▶ _TASK ITEM_
Count the lines in the items below that contain the string "figure", treating uppercase and lowercase as different, and give only the number.

▶ _DATA EXTRACTS_

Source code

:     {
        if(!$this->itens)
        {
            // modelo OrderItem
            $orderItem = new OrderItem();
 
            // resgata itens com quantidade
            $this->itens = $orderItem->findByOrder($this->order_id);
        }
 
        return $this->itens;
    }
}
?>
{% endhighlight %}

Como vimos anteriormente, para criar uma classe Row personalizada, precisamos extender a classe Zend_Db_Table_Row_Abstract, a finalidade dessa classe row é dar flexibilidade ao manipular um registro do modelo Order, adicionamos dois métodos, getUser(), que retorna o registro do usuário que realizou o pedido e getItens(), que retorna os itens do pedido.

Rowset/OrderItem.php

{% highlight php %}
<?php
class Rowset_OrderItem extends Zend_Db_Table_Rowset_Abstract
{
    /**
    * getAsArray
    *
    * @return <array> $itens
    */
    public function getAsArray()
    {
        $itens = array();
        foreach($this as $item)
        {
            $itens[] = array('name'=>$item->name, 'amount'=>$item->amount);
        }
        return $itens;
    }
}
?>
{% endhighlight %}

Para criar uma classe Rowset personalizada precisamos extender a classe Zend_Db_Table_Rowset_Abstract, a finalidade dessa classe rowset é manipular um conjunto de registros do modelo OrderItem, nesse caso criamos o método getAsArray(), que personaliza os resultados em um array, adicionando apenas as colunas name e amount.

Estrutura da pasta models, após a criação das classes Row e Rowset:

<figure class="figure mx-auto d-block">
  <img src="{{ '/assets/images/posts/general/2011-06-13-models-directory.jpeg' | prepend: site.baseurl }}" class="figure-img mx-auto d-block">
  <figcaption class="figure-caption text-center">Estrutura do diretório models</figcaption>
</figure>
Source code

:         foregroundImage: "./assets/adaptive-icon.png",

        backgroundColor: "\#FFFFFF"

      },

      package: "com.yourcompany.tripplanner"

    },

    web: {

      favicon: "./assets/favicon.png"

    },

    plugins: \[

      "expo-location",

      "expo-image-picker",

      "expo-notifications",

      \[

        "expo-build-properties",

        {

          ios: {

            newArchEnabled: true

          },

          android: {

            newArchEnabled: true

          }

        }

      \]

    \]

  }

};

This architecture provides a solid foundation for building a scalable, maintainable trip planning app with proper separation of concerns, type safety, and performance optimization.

▶ _ANSWER FOR THIS EXERCISE_
4